Former NASA Administrator Jim Bridenstine told Newsmax on Saturday that the Artemis I mission paves the way for the United States to go to the moon and operate both in orbit and from the lunar surface for an extended period of time.

“[Artemis] was an initiative of the [former President Donald] Trump-[Mike] Pence administration,” Bridenstine, a Trump appointee who oversaw the agency from 2018-2021, said during “America Right Now” on Saturday. ‘It was a plan to go back to the moon. This time sustainable. In other words, We stay.”

Bridenstine said a coalition of both international and commercial partners is now involved in what was initially a US military project when the Apollo program went to the moon 60 years ago.

This time, he said, the missions aim to use the resources found on the moon to support an orbiting “space station” as well as possible structures on the surface to learn how to survive on another world for a long period of time in anticipation of eventually going to Mars.

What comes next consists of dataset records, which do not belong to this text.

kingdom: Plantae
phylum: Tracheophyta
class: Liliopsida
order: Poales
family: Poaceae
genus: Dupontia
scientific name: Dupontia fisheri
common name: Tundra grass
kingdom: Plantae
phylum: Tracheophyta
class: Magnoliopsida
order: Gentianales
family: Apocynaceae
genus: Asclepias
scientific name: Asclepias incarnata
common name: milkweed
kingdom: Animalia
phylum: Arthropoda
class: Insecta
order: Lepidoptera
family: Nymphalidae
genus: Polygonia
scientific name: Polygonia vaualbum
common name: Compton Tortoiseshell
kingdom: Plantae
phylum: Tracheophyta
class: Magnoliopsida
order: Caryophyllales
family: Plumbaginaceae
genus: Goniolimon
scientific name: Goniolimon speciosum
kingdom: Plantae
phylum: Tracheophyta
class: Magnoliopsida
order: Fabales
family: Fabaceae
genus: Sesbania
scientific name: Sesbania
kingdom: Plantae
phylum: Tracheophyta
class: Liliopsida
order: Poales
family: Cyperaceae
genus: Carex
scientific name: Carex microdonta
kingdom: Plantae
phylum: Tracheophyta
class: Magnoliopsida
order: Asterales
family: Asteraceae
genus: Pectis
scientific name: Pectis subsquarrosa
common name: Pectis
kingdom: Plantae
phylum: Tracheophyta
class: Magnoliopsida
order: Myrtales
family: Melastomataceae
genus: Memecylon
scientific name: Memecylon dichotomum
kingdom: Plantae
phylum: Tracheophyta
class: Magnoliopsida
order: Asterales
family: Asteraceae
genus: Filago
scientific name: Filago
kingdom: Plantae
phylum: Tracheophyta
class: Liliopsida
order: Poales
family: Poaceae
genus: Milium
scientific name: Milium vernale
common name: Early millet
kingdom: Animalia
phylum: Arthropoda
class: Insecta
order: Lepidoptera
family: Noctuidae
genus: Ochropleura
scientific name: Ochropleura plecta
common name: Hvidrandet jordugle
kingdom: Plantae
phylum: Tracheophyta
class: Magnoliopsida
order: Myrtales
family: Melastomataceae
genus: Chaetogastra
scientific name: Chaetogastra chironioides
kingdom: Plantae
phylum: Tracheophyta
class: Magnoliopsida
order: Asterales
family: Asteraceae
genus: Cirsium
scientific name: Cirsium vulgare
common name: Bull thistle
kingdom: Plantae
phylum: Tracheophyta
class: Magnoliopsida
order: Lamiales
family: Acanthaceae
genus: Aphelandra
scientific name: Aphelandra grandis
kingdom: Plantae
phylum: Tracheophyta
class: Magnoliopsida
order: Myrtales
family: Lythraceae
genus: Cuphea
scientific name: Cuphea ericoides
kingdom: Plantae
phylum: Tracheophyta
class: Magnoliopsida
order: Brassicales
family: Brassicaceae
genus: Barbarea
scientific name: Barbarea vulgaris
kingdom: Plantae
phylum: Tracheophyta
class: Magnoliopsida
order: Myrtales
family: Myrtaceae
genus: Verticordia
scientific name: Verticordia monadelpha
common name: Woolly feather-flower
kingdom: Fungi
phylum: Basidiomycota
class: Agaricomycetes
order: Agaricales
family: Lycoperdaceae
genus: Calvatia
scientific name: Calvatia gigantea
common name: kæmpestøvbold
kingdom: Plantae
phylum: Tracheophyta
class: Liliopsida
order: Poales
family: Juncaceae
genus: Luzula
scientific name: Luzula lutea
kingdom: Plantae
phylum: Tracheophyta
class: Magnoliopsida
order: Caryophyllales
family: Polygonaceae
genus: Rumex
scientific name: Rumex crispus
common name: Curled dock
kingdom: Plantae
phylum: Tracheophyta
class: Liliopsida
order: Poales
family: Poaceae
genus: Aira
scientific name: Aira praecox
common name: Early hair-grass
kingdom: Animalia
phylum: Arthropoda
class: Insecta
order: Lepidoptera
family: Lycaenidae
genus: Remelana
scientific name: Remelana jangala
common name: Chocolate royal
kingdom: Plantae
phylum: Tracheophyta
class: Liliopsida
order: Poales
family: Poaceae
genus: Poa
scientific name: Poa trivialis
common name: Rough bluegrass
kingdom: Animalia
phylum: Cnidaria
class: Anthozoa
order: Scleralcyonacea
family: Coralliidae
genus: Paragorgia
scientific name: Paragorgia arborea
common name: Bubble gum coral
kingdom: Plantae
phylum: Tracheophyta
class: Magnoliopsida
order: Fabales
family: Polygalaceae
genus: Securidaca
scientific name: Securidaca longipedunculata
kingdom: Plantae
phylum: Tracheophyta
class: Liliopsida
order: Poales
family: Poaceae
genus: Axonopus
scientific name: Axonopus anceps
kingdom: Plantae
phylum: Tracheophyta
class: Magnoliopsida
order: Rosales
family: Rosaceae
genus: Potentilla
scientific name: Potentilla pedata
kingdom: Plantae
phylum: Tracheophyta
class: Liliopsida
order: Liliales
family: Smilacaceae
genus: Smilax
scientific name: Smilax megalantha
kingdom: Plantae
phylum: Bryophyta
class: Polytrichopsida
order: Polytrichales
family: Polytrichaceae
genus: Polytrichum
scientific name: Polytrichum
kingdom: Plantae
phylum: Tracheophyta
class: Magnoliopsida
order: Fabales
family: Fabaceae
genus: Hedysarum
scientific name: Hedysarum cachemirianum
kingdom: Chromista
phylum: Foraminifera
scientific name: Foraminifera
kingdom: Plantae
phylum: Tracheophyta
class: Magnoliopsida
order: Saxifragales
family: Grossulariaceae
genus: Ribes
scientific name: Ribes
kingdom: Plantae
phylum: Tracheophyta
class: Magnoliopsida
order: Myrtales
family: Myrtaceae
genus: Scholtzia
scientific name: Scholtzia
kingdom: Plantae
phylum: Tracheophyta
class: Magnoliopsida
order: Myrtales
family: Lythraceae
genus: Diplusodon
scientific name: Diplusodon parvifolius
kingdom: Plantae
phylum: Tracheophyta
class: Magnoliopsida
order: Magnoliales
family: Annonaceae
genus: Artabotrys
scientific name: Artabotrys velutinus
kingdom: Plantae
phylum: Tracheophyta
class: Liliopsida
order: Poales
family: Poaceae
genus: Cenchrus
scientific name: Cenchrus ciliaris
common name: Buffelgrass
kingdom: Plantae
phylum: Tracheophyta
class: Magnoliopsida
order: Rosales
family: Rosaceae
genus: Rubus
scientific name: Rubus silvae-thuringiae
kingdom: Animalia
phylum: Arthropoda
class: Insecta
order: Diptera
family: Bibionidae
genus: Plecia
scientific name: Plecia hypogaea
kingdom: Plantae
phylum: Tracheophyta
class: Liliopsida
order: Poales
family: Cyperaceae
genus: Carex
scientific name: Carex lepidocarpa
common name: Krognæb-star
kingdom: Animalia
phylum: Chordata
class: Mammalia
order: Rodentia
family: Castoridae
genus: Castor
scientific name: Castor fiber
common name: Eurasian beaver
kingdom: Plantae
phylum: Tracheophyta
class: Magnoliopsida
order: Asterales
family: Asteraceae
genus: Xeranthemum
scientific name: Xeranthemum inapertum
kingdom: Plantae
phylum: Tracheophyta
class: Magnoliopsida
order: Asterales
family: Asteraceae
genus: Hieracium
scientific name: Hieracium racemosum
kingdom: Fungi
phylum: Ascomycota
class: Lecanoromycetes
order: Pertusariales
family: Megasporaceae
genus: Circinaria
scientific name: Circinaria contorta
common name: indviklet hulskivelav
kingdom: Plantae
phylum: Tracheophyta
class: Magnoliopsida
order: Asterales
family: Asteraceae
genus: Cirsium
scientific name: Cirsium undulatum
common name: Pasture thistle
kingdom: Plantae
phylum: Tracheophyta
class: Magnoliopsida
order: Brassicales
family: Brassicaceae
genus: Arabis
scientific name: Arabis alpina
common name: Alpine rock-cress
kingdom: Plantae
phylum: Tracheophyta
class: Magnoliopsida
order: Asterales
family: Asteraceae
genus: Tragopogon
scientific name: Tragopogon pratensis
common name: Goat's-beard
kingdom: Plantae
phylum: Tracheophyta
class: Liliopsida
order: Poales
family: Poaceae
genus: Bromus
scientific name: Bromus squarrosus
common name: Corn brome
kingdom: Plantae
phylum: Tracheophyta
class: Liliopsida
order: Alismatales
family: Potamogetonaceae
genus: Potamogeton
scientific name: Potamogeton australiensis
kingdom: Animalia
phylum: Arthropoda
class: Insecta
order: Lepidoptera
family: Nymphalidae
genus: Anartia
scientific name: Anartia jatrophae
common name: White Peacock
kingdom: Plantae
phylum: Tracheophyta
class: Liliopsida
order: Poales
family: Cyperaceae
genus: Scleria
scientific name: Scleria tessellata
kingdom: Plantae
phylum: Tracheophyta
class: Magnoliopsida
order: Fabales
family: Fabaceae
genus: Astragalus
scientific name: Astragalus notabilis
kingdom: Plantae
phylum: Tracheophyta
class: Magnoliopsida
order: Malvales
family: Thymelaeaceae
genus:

“We’re going to use the water ice that’s common, especially at the south pole of the moon,” he said. “Water ice is H2O. It’s hydrogen, which is fuel. It’s oxygen, which is there for us to breathe.”

He said the water could also be made drinkable along with sunlight for solar energy.

Artemis I took off from Florida’s Kennedy Space Center on Nov. 16 and is expected to enter lunar orbit on Nov. 21, according to NASA.

The main reason for the flight, in addition to testing the SLS rocket, the largest man-made rocket in history, and the Orion command module that will eventually house the astronauts when the manned Artemis II mission launches sometime next year , is testing the heat shield to protect the module and crew during its reentry into Earth’s atmosphere, the agency said.

“The mission will conclude with a test of Orion’s ability to safely return to Earth,” the agency said on its website. “Orion will enter Earth’s atmosphere at about 25,000 mph. Earth’s atmosphere will decelerate the spacecraft to a speed of about 300 mph, producing temperatures of about 5,000 degrees Fahrenheit and increasing heat shield performance. tested.”

Bridenstine said the three missions, which culminate with the first moon landing in 60 years with the first woman and person of color, will set the stage for the future and prepare the agency to reach further to Mars.

“This is a mission that’s sustainable, and we’re also learning how to live and work on another world for a long time, because we’re going to Mars,” he said. “And if you go to Mars, you’re going to have to live there for a while. Because once you get there, you’re not on the same side of the sun.” with the earth, so you have to stay almost two years before you come back.”